Subscribe by Email

Your email:

Multicore Programming Blog

Current Articles | RSS Feed RSS Feed

The Power of Well-Structured Parallelism (answering a FAQ about Cilk++)

Posted by John Carr on Fri, Jan 23, 2009
 | Submit to Digg digg it | Submit to Reddit reddit | Add to delicious delicious | Submit to StumbleUpon StumbleUpon | Share on Twitter Twitter 

The Question...

A few people have asked, more or less, "How can I return from a function without waiting for functions I called to complete?"

The answer is, you can't.

In Cilk++ there is an implicit cilk_sync at the end of every function. These three functions behave the same for practical purposes:

 	void f1() { f2(); }

void f1() { cilk_spawn f2(); }

void f1() { cilk_spawn f2(); cilk_sync; }

In each case function f1 does not return until after f2 returns.

Why Sync?

The sync helps reduce complexity of the implementation, and it also discourages complexity in programs, but most importantly it makes Cilk++ superior to its predecessors in two ways that we believe are essential to effective resource management and ease of use.

First, the implicit sync ensures that resource use of a program does not grow out of proportion to the parallelism in the program. Some older parallel languages turned out to have unbounded resource use -- the longer your program runs, the more memory it uses. In contrast, Cilk++ has been proven to have bounded resource use. On a P-processor system, a Cilk++ program uses no more than P times as much stack memory as it does on a single-processor system. The proof of this property depends on the structure of the control flow graph, including the assumption that functions sync before returning.

Second, a sync at the end of every function helps give a race-free parallel program the same behavior as the corresponding serial program ("serial semantics"). A call to a function works the same regardless of whether the called function contains internal spawns. You don't have to worry about whether the function (which may be in a library you don't have source code for) left another function running in the background that you have to clean up after. Only the spawns visible in the current scope affect a function's behavior.

What Cilk++ is (and is not)

More generally, Cilk++ is not designed for explicit task management: cilk_spawn is not pthread_create. Explicit task management is complicated. Cilk++ is much simpler. Cilk++ keywords grant permission for parallel execution rather than commanding parallel execution. This seemingly small difference actually gives Cilk++ massive advantages.

*Excerpted records:*
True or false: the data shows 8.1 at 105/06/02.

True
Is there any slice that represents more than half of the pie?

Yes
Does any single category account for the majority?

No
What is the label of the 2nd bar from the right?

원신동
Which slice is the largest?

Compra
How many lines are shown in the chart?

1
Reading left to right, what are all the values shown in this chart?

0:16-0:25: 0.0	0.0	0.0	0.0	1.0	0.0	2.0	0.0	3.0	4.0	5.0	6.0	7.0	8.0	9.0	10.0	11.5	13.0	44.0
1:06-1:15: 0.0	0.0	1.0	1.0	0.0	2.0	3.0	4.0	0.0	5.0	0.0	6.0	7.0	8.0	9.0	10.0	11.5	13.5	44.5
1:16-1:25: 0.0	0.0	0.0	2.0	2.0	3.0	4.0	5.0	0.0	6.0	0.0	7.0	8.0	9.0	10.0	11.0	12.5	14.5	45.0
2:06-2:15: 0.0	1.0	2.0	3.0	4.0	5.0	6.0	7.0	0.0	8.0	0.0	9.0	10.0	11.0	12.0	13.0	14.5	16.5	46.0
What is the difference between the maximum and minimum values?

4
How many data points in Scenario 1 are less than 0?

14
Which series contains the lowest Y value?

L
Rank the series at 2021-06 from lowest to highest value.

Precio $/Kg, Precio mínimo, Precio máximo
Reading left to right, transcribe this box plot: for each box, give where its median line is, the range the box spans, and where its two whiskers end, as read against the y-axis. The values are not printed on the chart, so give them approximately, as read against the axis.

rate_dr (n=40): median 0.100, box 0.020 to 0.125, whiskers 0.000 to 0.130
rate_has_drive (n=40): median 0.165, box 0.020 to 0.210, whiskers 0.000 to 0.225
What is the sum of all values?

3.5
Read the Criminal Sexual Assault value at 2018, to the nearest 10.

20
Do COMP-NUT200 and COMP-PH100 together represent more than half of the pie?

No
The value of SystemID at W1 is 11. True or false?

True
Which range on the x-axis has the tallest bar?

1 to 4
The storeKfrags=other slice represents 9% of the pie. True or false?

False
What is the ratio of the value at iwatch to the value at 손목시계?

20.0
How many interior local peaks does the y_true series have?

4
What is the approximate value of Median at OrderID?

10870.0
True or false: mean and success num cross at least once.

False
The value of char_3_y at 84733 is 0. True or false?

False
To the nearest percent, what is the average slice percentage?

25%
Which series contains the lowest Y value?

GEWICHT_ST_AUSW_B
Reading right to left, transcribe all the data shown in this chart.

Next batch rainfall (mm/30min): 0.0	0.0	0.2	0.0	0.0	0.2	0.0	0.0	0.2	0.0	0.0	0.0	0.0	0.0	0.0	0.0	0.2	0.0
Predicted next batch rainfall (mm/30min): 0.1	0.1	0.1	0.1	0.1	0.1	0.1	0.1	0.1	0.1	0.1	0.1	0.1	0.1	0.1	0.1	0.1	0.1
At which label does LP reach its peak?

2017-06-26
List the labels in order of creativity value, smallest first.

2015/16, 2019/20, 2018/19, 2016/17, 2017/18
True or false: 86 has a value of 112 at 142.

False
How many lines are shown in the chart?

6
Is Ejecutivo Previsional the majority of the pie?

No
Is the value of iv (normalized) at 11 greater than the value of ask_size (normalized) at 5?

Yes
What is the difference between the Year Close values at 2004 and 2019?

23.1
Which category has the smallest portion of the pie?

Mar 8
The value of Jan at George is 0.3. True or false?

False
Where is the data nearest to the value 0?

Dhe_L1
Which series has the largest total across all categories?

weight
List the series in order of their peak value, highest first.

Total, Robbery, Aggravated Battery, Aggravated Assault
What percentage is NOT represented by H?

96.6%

*Actions to take:*
1. Write out the passage of the Cilk++ post from "Posted by John" to "is, you can't.", word for word.
2. Return the records, unchanged, from their first line to the line with "The storeKfrags=other slice", including both ends.
The records are unrelated to the text.

*Results for the exercise:*
1.
Posted by John Carr on Fri, Jan 23, 2009
 | Submit to Digg digg it | Submit to Reddit reddit | Add to delicious delicious | Submit to StumbleUpon StumbleUpon | Share on Twitter Twitter 

The Question...

A few people have asked, more or less, "How can I return from a function without waiting for functions I called to complete?"

The answer is, you can't.

2.
True or false: the data shows 8.1 at 105/06/02.

True
Is there any slice that represents more than half of the pie?

Yes
Does any single category account for the majority?

No
What is the label of the 2nd bar from the right?

원신동
Which slice is the largest?

Compra
How many lines are shown in the chart?

1
Reading left to right, what are all the values shown in this chart?

0:16-0:25: 0.0	0.0	0.0	0.0	1.0	0.0	2.0	0.0	3.0	4.0	5.0	6.0	7.0	8.0	9.0	10.0	11.5	13.0	44.0
1:06-1:15: 0.0	0.0	1.0	1.0	0.0	2.0	3.0	4.0	0.0	5.0	0.0	6.0	7.0	8.0	9.0	10.0	11.5	13.5	44.5
1:16-1:25: 0.0	0.0	0.0	2.0	2.0	3.0	4.0	5.0	0.0	6.0	0.0	7.0	8.0	9.0	10.0	11.0	12.5	14.5	45.0
2:06-2:15: 0.0	1.0	2.0	3.0	4.0	5.0	6.0	7.0	0.0	8.0	0.0	9.0	10.0	11.0	12.0	13.0	14.5	16.5	46.0
What is the difference between the maximum and minimum values?

4
How many data points in Scenario 1 are less than 0?

14
Which series contains the lowest Y value?

L
Rank the series at 2021-06 from lowest to highest value.

Precio $/Kg, Precio mínimo, Precio máximo
Reading left to right, transcribe this box plot: for each box, give where its median line is, the range the box spans, and where its two whiskers end, as read against the y-axis. The values are not printed on the chart, so give them approximately, as read against the axis.

rate_dr (n=40): median 0.100, box 0.020 to 0.125, whiskers 0.000 to 0.130
rate_has_drive (n=40): median 0.165, box 0.020 to 0.210, whiskers 0.000 to 0.225
What is the sum of all values?

3.5
Read the Criminal Sexual Assault value at 2018, to the nearest 10.

20
Do COMP-NUT200 and COMP-PH100 together represent more than half of the pie?

No
The value of SystemID at W1 is 11. True or false?

True
Which range on the x-axis has the tallest bar?

1 to 4
The storeKfrags=other slice represents 9% of the pie. True or false?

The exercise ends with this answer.